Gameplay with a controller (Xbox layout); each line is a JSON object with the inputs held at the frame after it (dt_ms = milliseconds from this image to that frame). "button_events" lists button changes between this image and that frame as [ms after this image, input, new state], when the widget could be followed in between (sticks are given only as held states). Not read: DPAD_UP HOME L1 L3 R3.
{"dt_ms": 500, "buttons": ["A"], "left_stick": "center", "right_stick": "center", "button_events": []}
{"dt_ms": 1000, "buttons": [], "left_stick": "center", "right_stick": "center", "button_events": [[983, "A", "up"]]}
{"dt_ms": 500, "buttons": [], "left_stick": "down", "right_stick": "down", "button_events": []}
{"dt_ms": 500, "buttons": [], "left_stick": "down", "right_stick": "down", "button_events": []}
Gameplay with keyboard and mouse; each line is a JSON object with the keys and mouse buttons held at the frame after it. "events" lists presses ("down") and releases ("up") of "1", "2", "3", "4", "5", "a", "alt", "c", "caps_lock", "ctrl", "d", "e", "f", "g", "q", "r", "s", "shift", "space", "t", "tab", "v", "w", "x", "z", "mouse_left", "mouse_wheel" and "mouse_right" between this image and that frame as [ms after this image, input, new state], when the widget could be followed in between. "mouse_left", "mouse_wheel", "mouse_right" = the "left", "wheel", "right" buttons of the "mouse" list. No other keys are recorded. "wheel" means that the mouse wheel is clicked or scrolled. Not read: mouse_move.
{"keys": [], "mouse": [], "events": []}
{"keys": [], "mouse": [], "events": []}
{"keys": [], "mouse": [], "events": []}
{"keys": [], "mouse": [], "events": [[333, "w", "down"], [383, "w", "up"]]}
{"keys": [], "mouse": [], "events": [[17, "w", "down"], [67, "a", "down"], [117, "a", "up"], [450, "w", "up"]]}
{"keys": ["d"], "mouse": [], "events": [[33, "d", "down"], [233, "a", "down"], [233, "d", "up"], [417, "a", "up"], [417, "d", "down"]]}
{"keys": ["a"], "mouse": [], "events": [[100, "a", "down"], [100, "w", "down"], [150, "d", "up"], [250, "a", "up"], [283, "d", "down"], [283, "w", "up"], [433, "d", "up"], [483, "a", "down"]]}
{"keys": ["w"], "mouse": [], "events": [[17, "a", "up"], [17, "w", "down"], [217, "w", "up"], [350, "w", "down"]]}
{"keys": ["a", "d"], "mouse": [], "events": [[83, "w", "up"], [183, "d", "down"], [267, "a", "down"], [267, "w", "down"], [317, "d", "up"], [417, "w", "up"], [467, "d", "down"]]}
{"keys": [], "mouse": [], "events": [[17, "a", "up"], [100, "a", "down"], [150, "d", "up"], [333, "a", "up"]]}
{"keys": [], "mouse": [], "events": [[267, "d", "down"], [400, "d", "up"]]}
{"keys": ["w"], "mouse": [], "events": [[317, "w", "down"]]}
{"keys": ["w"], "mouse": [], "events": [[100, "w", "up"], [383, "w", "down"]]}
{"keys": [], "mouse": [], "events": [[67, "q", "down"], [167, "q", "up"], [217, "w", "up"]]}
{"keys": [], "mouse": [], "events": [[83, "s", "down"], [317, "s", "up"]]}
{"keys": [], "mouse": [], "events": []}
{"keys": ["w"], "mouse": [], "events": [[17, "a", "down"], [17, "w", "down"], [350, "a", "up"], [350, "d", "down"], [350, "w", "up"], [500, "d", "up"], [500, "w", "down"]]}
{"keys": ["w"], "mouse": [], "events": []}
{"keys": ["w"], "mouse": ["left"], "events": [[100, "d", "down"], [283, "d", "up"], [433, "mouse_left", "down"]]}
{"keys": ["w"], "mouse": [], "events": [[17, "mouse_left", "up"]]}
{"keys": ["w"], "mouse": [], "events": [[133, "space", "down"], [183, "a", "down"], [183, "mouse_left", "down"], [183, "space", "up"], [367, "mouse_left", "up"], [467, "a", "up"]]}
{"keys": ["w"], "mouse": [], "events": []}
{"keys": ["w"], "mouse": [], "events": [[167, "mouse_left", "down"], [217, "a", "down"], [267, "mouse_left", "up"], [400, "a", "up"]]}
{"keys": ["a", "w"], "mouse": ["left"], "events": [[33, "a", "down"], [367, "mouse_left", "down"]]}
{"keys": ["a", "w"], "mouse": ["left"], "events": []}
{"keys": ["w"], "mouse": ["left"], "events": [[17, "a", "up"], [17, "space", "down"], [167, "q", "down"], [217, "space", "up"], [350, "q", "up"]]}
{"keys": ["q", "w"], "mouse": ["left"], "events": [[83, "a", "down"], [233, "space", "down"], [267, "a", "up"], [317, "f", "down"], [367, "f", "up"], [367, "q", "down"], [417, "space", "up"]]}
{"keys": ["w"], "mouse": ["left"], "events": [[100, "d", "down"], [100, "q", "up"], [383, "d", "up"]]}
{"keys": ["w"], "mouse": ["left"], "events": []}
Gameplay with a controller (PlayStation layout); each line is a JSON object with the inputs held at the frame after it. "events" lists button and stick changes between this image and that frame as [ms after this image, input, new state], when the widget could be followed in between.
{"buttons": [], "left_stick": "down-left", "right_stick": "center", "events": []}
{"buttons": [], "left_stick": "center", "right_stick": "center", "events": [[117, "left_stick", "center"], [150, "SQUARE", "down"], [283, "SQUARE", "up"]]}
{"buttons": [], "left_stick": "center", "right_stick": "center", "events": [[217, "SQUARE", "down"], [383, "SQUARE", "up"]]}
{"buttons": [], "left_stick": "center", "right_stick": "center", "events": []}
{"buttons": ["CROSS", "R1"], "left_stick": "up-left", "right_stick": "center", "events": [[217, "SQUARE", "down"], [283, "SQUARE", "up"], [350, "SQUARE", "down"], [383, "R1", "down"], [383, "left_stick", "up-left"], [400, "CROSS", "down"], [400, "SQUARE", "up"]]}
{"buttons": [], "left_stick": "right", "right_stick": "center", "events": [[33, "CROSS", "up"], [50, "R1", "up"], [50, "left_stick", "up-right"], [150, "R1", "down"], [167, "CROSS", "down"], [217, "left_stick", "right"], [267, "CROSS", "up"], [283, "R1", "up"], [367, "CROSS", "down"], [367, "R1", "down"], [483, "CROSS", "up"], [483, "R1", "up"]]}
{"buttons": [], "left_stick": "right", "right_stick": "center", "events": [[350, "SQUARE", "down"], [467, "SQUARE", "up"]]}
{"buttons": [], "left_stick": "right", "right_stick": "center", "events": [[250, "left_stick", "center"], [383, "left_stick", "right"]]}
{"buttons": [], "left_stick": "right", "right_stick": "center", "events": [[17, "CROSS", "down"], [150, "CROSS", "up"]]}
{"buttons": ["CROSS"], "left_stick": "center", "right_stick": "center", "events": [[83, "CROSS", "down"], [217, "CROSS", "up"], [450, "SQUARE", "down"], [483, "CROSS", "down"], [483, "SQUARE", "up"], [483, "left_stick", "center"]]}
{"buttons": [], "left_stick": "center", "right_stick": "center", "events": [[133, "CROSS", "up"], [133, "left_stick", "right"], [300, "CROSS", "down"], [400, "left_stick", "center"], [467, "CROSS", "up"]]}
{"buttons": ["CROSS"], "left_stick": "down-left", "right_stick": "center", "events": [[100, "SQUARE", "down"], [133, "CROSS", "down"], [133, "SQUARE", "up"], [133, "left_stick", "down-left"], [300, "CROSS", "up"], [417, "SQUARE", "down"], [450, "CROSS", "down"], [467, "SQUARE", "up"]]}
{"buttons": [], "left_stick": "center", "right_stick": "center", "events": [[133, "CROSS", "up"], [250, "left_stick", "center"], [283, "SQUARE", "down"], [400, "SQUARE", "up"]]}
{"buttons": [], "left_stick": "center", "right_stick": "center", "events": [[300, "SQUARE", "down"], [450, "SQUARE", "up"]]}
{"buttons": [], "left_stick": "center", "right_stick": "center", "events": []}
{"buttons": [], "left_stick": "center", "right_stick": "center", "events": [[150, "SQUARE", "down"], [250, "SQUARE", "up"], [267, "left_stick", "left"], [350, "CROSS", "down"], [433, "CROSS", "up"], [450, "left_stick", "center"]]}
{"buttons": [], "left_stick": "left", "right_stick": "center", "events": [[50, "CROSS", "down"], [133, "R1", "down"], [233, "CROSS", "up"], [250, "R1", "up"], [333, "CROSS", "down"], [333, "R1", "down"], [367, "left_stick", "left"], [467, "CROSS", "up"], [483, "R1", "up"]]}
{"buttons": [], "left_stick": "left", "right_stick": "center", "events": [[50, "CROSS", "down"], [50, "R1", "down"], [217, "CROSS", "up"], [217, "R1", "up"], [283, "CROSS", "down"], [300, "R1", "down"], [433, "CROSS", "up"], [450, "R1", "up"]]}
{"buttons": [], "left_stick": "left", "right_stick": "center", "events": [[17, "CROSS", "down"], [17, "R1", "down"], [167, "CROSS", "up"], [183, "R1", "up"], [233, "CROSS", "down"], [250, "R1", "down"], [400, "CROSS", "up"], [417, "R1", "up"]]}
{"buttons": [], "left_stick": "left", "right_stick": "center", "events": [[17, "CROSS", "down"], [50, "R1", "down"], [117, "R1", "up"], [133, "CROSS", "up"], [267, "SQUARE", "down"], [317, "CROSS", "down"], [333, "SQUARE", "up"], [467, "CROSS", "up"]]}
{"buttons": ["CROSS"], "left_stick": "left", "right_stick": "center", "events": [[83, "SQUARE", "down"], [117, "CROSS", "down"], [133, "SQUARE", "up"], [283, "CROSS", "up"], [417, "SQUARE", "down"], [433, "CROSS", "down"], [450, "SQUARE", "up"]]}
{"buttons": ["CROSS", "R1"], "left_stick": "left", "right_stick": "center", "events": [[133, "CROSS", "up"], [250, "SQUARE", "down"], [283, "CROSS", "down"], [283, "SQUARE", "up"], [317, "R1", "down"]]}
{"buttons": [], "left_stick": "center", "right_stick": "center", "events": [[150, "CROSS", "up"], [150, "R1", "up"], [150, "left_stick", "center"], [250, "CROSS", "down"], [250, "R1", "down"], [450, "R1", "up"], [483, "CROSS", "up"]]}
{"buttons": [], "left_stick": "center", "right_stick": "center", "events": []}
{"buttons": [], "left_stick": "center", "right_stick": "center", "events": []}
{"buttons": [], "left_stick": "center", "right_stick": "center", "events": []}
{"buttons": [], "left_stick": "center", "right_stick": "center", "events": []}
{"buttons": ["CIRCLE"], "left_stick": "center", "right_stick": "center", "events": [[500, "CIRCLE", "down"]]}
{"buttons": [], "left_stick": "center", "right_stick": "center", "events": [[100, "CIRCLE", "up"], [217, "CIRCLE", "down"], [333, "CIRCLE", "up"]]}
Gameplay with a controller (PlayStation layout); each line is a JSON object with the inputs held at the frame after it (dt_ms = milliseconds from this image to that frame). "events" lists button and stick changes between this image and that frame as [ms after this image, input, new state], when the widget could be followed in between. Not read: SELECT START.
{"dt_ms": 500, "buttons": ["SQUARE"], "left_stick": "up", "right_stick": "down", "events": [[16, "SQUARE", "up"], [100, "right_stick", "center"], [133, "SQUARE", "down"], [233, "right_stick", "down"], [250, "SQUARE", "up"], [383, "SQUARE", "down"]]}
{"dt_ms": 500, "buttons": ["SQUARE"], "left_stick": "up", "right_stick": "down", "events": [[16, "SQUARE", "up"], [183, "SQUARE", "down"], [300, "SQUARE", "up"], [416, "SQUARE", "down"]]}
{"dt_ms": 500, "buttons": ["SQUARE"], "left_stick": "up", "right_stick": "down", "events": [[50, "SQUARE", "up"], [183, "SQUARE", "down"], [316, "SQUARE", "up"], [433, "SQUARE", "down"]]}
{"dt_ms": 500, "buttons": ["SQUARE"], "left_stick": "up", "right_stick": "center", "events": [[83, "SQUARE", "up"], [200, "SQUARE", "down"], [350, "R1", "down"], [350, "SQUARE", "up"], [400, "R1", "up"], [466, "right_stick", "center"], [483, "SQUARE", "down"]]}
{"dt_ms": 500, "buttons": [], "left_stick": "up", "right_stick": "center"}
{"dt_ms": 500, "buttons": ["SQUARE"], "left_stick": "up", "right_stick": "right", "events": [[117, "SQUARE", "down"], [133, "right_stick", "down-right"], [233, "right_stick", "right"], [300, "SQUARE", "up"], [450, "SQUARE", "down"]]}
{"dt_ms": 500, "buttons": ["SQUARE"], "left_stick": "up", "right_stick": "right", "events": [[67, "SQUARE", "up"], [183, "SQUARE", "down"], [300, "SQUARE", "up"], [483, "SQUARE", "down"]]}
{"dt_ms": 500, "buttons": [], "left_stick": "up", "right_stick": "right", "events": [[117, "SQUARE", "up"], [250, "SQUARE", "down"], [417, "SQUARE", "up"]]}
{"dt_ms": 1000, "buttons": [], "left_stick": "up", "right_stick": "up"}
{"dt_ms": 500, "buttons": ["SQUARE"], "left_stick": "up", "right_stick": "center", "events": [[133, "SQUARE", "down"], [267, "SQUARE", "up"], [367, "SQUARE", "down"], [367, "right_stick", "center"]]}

=-=-=-=-=

→ Your task:
For the listing above, identify each line bearing "CIRCLE".

→ Exercise response:
{"buttons": ["CIRCLE"], "left_stick": "center", "right_stick": "center", "events": [[500, "CIRCLE", "down"]]}
{"buttons": [], "left_stick": "center", "right_stick": "center", "events": [[100, "CIRCLE", "up"], [217, "CIRCLE", "down"], [333, "CIRCLE", "up"]]}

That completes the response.